*What is needed*: Swap each occurrence of "Alergénios e vestígios" for "Allergens and traces" in the text lines of all the rows below, and change nothing else. Write out only the text lines, without the pictures.

*Data for processing*:
..........

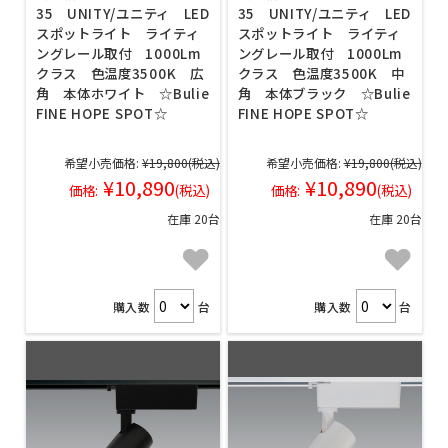
35 UNITY/ユニティ LED
35 UNITY/ユニティ LED
スポットライト ライティ
スポットライト ライティ
ングレール取付 1000Lm
ングレール取付 1000Lm
クラス 色温度3500K 広
クラス 色温度3500K 中
角 本体ホワイト ☆Bulie
角 本体ブラック ☆Bulie
FINE HOPE SPOT☆
FINE HOPE SPOT☆
希望小売価格:
¥19,800
(税込)
希望小売価格:
¥19,800
(税込)
¥10,890
¥10,890
価格:
(税込)
価格:
(税込)
在庫 20台
在庫 20台
購入数
台
購入数
台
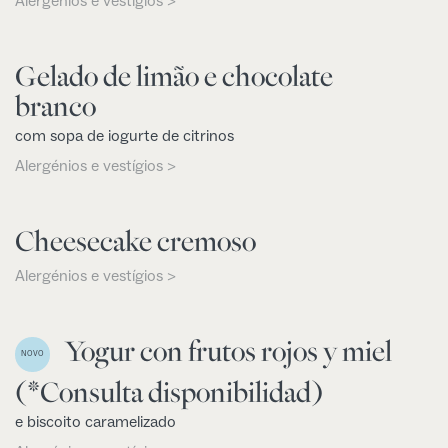
Alergénios e vestígios >
Gelado de limão e chocolate
branco
com sopa de iogurte de citrinos
Alergénios e vestígios >
Cheesecake cremoso
Alergénios e vestígios >
Yogur con frutos rojos y miel
NOVO
(*Consulta disponibilidad)
e biscoito caramelizado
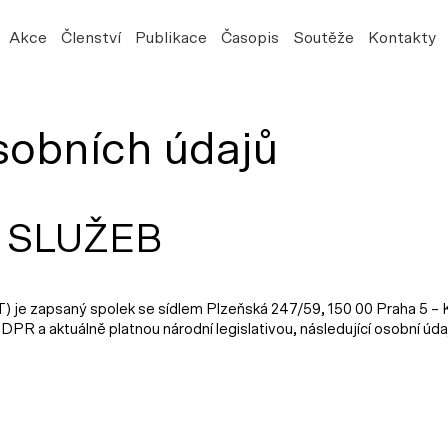
Akce
Členství
Publikace
Časopis
Soutěže
Kontakty
sobních údajů
 SLUŽEB
) je zapsaný spolek se sídlem Plzeňská 247/59, 150 00 Praha 5 – K
PR a aktuálně platnou národní legislativou, následující osobní úda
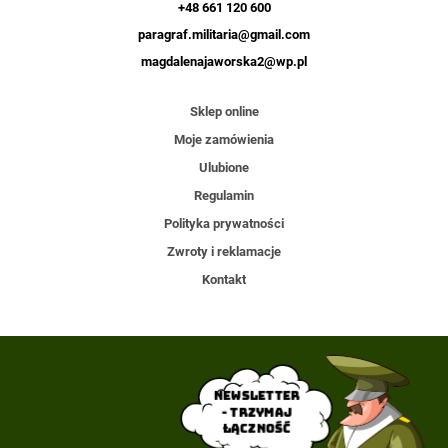
+48 661 120 600
paragraf.militaria@gmail.com
magdalenajaworska2@wp.pl
Sklep online
Moje zamówienia
Ulubione
Regulamin
Polityka prywatności
Zwroty i reklamacje
Kontakt
Newsletter
- trzymaj
łączność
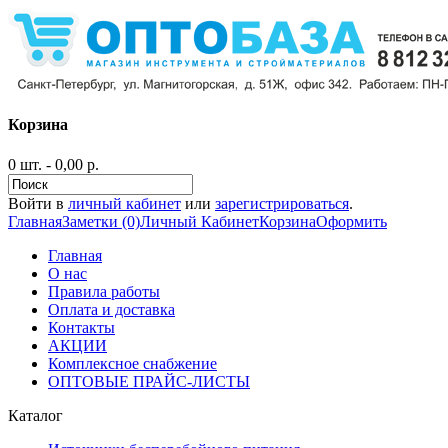
Корзина
0 шт. - 0,00 р.
Войти в
личный кабинет
или
зарегистрироваться
.
Главная
Заметки (0)
Личный Кабинет
Корзина
Оформить
Главная
О нас
Правила работы
Оплата и доставка
Контакты
АКЦИИ
Комплексное снабжение
ОПТОВЫЕ ПРАЙС-ЛИСТЫ
Каталог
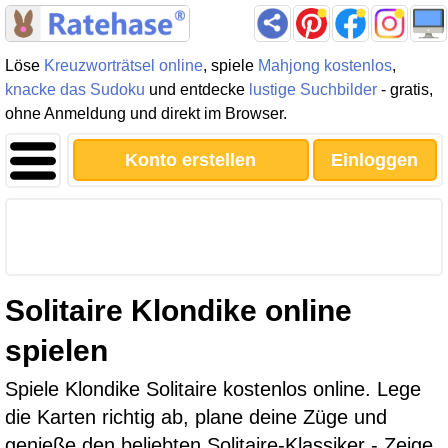
Löse
Kreuzworträtsel online
, spiele
Mahjong kostenlos
,
knacke das Sudoku
und entdecke
lustige Suchbilder
- gratis,
ohne Anmeldung und direkt im Browser.
Konto erstellen
Einloggen
Solitaire Klondike online
spielen
Spiele Klondike Solitaire kostenlos online. Lege
die Karten richtig ab, plane deine Züge und
genieße den beliebten Solitaire-Klassiker - Zeige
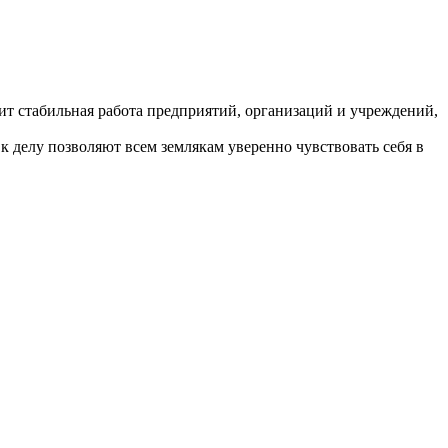
ит стабильная работа предприятий, организаций и учреждений,
 делу позволяют всем землякам уверенно чувствовать себя в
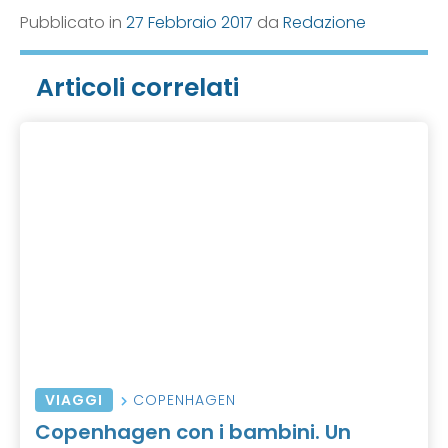
Pubblicato in
27 Febbraio 2017
da
Redazione
Articoli correlati
VIAGGI
COPENHAGEN
Copenhagen con i bambini. Un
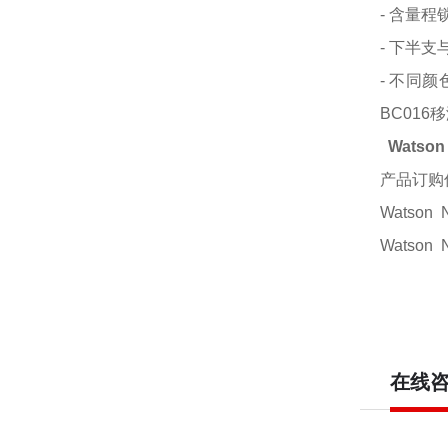
- 含量
- 下半
- 不同颜
BC016移
Watson
产品订购
Watson
Watson
在线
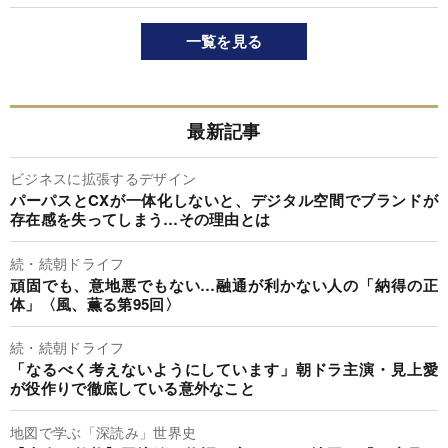
一覧を見る
最新記事
ビジネスに拡張するデザイン
パーパスとCXが一体化しないと、デジタル空間でブランドが
存在感を失ってしまう…その理由とは
続・続朝ドライフ
頑固でも、意地悪でもない…融通が利かない人の「納得の正
体」〈風、薫る第95回〉
続・続朝ドライフ
「なるべく考えないようにしています」朝ドラ主演・見上愛
が役作りで徹底している意外なこと
地図で学ぶ「深読み」世界史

..........

*Solution to this problem*:
35 UNITY/ユニティ LED
35 UNITY/ユニティ LED
スポットライト ライティ
スポットライト ライティ
ングレール取付 1000Lm
ングレール取付 1000Lm
クラス 色温度3500K 広
クラス 色温度3500K 中
角 本体ホワイト ☆Bulie
角 本体ブラック ☆Bulie
FINE HOPE SPOT☆
FINE HOPE SPOT☆
希望小売価格:
¥19,800
(税込)
希望小売価格:
¥19,800
(税込)
¥10,890
¥10,890
価格:
(税込)
価格:
(税込)
在庫 20台
在庫 20台
購入数
台
購入数
台
Allergens and traces >
Gelado de limão e chocolate
branco
com sopa de iogurte de citrinos
Allergens and traces >
Cheesecake cremoso
Allergens and traces >
Yogur con frutos rojos y miel
NOVO
(*Consulta disponibilidad)
e biscoito caramelizado
Akce
Členství
Publikace
Časopis
Soutěže
Kontakty
sobních údajů
 SLUŽEB
) je zapsaný spolek se sídlem Plzeňská 247/59, 150 00 Praha 5 – K
PR a aktuálně platnou národní legislativou, následující osobní úda
+48 661 120 600
paragraf.militaria@gmail.com
magdalenajaworska2@wp.pl
Sklep online
Moje zamówienia
Ulubione
Regulamin
Polityka prywatności
Zwroty i reklamacje
Kontakt
Newsletter
- trzymaj
łączność
Корзина
0 шт. - 0,00 р.
Войти в
личный кабинет
или
зарегистрироваться
.
Главная
Заметки (0)
Личный Кабинет
Корзина
Оформить
Главная
О нас
Правила работы
Оплата и доставка
Контакты
АКЦИИ
Комплексное снабжение
ОПТОВЫЕ ПРАЙС-ЛИСТЫ
Каталог
Löse
Kreuzworträtsel online
, spiele
Mahjong kostenlos
,
knacke das Sudoku
und entdecke
lustige Suchbilder
- gratis,
ohne Anmeldung und direkt im Browser.
Konto erstellen
Einloggen
Solitaire Klondike online
spielen
Spiele Klondike Solitaire kostenlos online. Lege
die Karten richtig ab, plane deine Züge und
genieße den beliebten Solitaire-Klassiker - Zeige
ит стабильная работа предприятий, организаций и учреждений,
 делу позволяют всем землякам уверенно чувствовать себя в
Pubblicato in
27 Febbraio 2017
da
Redazione
Articoli correlati
VIAGGI
COPENHAGEN
Copenhagen con i bambini. Un
- 含量
- 下半
- 不同颜
BC016移
Watson
产品订购
Watson
Watson
在线
一覧を見る
最新記事
ビジネスに拡張するデザイン
パーパスとCXが一体化しないと、デジタル空間でブランドが
存在感を失ってしまう…その理由とは
続・続朝ドライフ
頑固でも、意地悪でもない…融通が利かない人の「納得の正
体」〈風、薫る第95回〉
続・続朝ドライフ
「なるべく考えないようにしています」朝ドラ主演・見上愛
が役作りで徹底している意外なこと
地図で学ぶ「深読み」世界史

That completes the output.